I have a new workbench tabletop and I was thinking before I seal it, I would like to paint or draw common grids that I can use for layouts. For instance, I was thinking a yellow line every two inches, and red lines in between at the inch. Then maybe two circles, 4" in diameter and 10", as well as an assortment of degrees, like 45 and 30.

Let me know if this doesn't make sense and I will explain it further.

Has anyone done something like that? Any pdf files I can blow up and laminate onto the table?


----------



## bobj3 (Jan 17, 2006)

Hi John

I would use the free software below and the paper they sale to make teeshirts.
http://www.avery.com/us/Main?action=product.HierarchyList&node=10210816&catalogcode=WEB01
http://www.avery.com/us/Main?action=product.HierarchyList&node=10212915&catalogcode=WEB01


It's a iron on type .. (heat will put the design right on the laminate/wood) easy stuff...don't to forget to think backwards, when you print it out.
=========
I use it for hanging cutting boards..
http://www.routerforums.com/26654-post1.html

========
FREE Graph Paper software

This software is free and unlimited. 
If you use it at home, at school or for 
your job, I only ask, as a reward of my work, a simple postcard typical of 
your geographical region. Would you write down the field in which you 
are using Graph Paper Printer, stick a pretty stamp for my son and mail 
the card to the postal address : 

http://perso.easynet.fr/~philimar/

Looks like the site is down,but see file below..
Can't post it , it's 368.8kb ...max size for zip file 97.3kb on the forum. 

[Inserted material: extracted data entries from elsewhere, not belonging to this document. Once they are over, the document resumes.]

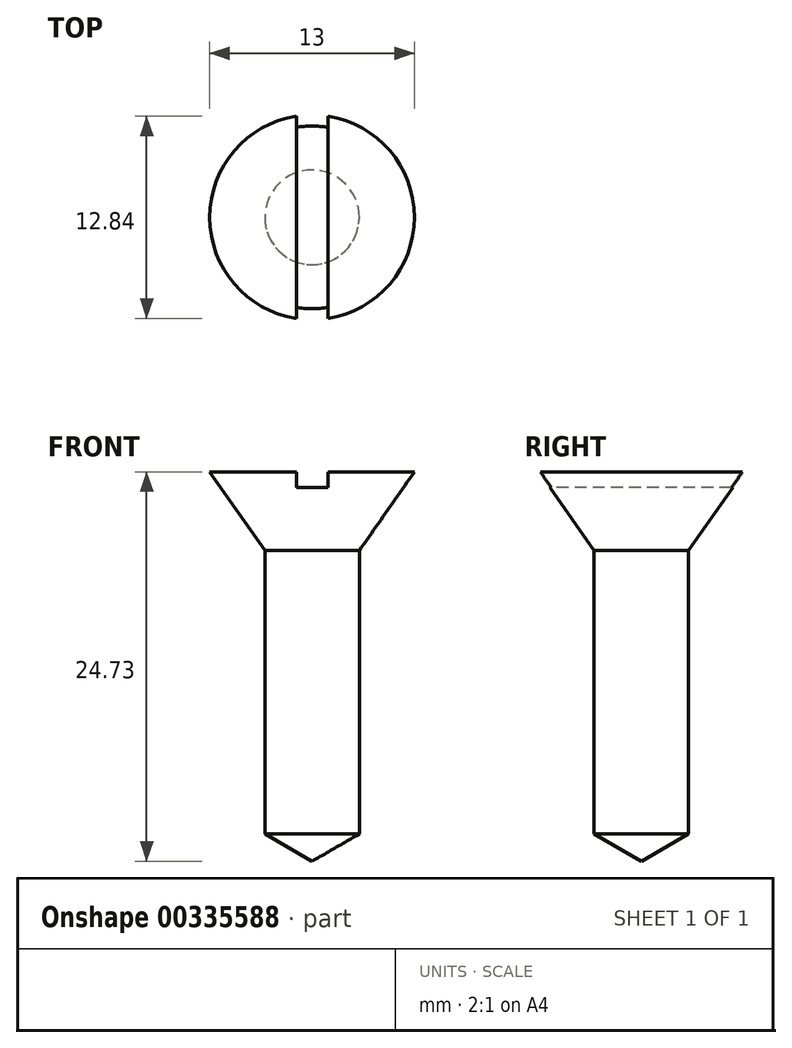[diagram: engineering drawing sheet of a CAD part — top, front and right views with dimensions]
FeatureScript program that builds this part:
annotation { "Feature Type Name" : "Feature", "Feature Type Description" : "" }
export const myFeature = defineFeature(function(context is Context, id is Id, definition is map)
    precondition{}
    {
        {
            var Q0;
            Q0=qCreatedBy(makeId("Top.planeOp"),FACE);
            var sketch = newSketch(context, id + "F0", { "sketchPlane" : qUnion([Q0])});
            skCircle(sketch, "E0", {"center": v(0, 0) * mm, "radius": 3 * mm});
            skSolve(sketch);
        }
        {
            var Q0;
            Q0=makeQuery(id+"F0.imprint","IMPRINT",FACE,{"disambiguationData":[TD([[makeQuery(id+"F0.imprint","IMPRINT",EDGE,{"derivedFrom":sQuery(id+"F0.wireOp",EDGE,"E0")}),1.0]])]});
            extrude(context, id + "F1", {"entities" : qUnion([Q0]), "depth" : 18 * mm});
        }
        {
            var Q0;
            Q0=qCreatedBy(makeId("Front.planeOp"),FACE);
            var sketch = newSketch(context, id + "F2", { "sketchPlane" : qUnion([Q0])});
            skLineSegment(sketch, "E1", {"start": v(0, 0) * mm, "end": v(0, -5.31) * mm});
            skLineSegment(sketch, "E2", {"start": v(0, 0) * mm, "end": v(3, 0) * mm});
            skLineSegment(sketch, "E3", {"start": v(3, 0) * mm, "end": v(0, -1.73) * mm});
            skLineSegment(sketch, "E4", {"start": v(0, -1.73) * mm, "end": v(0, 0) * mm});
            skSolve(sketch);
        }
        {
            var Q0;
            Q0=makeQuery(id+"F2.imprint","IMPRINT",FACE,{"disambiguationData":[TD([[makeQuery(id+"F2.imprint","IMPRINT",EDGE,{"derivedFrom":sQuery(id+"F2.wireOp",EDGE,"E2")}),-1.0]])]});
            var Q1;
            Q1=sQuery(id+"F2.wireOp",EDGE,"E4");
            revolve(context, id + "F3", {"entities" : qUnion([Q0]), "axis" : qUnion([Q1]), "revolveType" : RevolveType.FULL});
        }
        {
            var Q0;
            Q0=qCreatedBy(makeId("Front.planeOp"),FACE);
            var sketch = newSketch(context, id + "F4", { "sketchPlane" : qUnion([Q0])});
            skLineSegment(sketch, "E5", {"start": v(0, 0) * mm, "end": v(0, 18) * mm});
            skLineSegment(sketch, "E6", {"start": v(0, 18) * mm, "end": v(-3, 18) * mm});
            skLineSegment(sketch, "E7", {"start": v(0, 18) * mm, "end": v(0, 23) * mm});
            skLineSegment(sketch, "E8", {"start": v(0, 23) * mm, "end": v(-6.5, 23) * mm});
            skLineSegment(sketch, "E9", {"start": v(-6.5, 23) * mm, "end": v(-3, 18) * mm});
            skSolve(sketch);
        }
        {
            var Q0;
            {var subQ2=sQuery(id+"F4.wireOp",EDGE,"E6");Q0=makeQuery(id+"F4.imprint","IMPRINT",FACE,{"disambiguationData":[TD([[makeQuery(id+"F4.imprint","IMPRINT",EDGE,{"derivedFrom":subQ2}),-1.0]])]});}
            var Q1;
            Q1=sQuery(id+"F4.wireOp",EDGE,"E7");
            revolve(context, id + "F5", {"operationType" : NewBodyOperationType.ADD, "entities" : qUnion([Q0]), "axis" : qUnion([Q1]), "revolveType" : RevolveType.FULL});
        }
        {
            var Q0;
            Q0=qCreatedBy(makeId("Front.planeOp"),FACE);
            var sketch = newSketch(context, id + "F6", { "sketchPlane" : qUnion([Q0])});
            skLineSegment(sketch, "E10", {"start": v(0, 0) * mm, "end": v(0, 22) * mm});
            skLineSegment(sketch, "E11", {"start": v(0, 22) * mm, "end": v(-1, 22) * mm});
            skLineSegment(sketch, "E12", {"start": v(-1, 22) * mm, "end": v(-1, 23) * mm});
            skLineSegment(sketch, "E13.MirrorCS", {"start": v(-2, 22) * mm, "end": v(-1, 22) * mm});
            skLineSegment(sketch, "E14", {"start": v(0, 22) * mm, "end": v(1, 22) * mm});
            skLineSegment(sketch, "E15", {"start": v(1, 22) * mm, "end": v(1, 23) * mm});
            skLineSegment(sketch, "E16", {"start": v(-1, 23) * mm, "end": v(1, 23) * mm});
            skSolve(sketch);
        }
        {
            var Q0;
            Q0=qSketchRegion(id+"F6",true);
            extrude(context, id + "F7", {"entities" : qUnion([Q0]), "operationType" : NewBodyOperationType.REMOVE, "endBound" : BoundingType.SYMMETRIC, "oppositeDirection" : true, "depth" : 25 * mm});
        }
    });
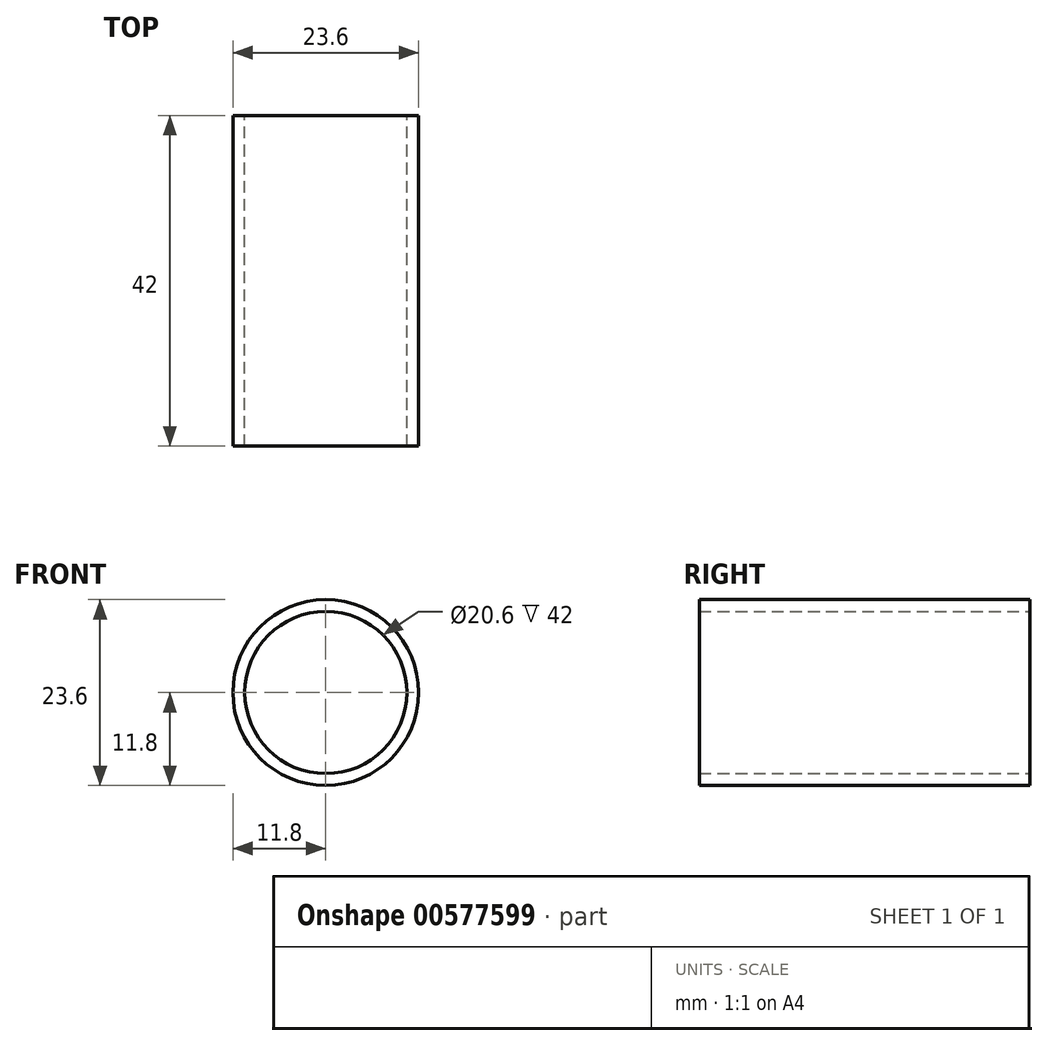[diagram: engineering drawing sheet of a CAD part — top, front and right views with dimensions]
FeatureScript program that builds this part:
annotation { "Feature Type Name" : "Feature", "Feature Type Description" : "" }
export const myFeature = defineFeature(function(context is Context, id is Id, definition is map)
    precondition{}
    {
        {
            var Q0;
            Q0=qCreatedBy(makeId("Front.planeOp"),FACE);
            var sketch = newSketch(context, id + "F0", { "sketchPlane" : qUnion([Q0])});
            skCircle(sketch, "E0", {"center": v(0, 0) * mm, "radius": 11.8 * mm});
            skCircle(sketch, "E1", {"center": v(0, 0) * mm, "radius": 10.3 * mm});
            skSolve(sketch);
        }
        {
            var Q0;
            Q0 = qSketchRegion(id + "F0", true);
            extrude(context, id + "F1", {"entities" : qUnion([Q0]), "depth" : 42 * mm, "offsetDistance" : 25.4 * mm});
        }
    });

I will try and send it to your email..if you ask for it..
=======****** ==========
Found one more spot you can get it from 

http://pharm.kuleuven.be/pharbio/gpaper.htm
===========


========


----------



## johnnye (Jul 1, 2008)

Yea, I've used similar software before for laying out pilot hole templates. The problem I foresee is getting everything straight using paper sheets on a 3' x 5' tabletop.

I was more interested in ideas, or previously done projects so I can gather more info.

What would you have if you could put pre-measured, non-erasable, geometry on a table? Maybe this idea has been used on table saws before? A possible way of saying it....a two dimension jig?


----------



## bobj3 (Jan 17, 2006)

Hi John

Big Projects take big printers,,think Kinko's they have Big printers, I use them from time to time when I need a full size Intarsia pattern or just a bigger one.. ( blow up thing)

http://www.intarsia.com/


good luck

========

http://www.routerforums.com/introductions/3268-intarsia.html

=======


----------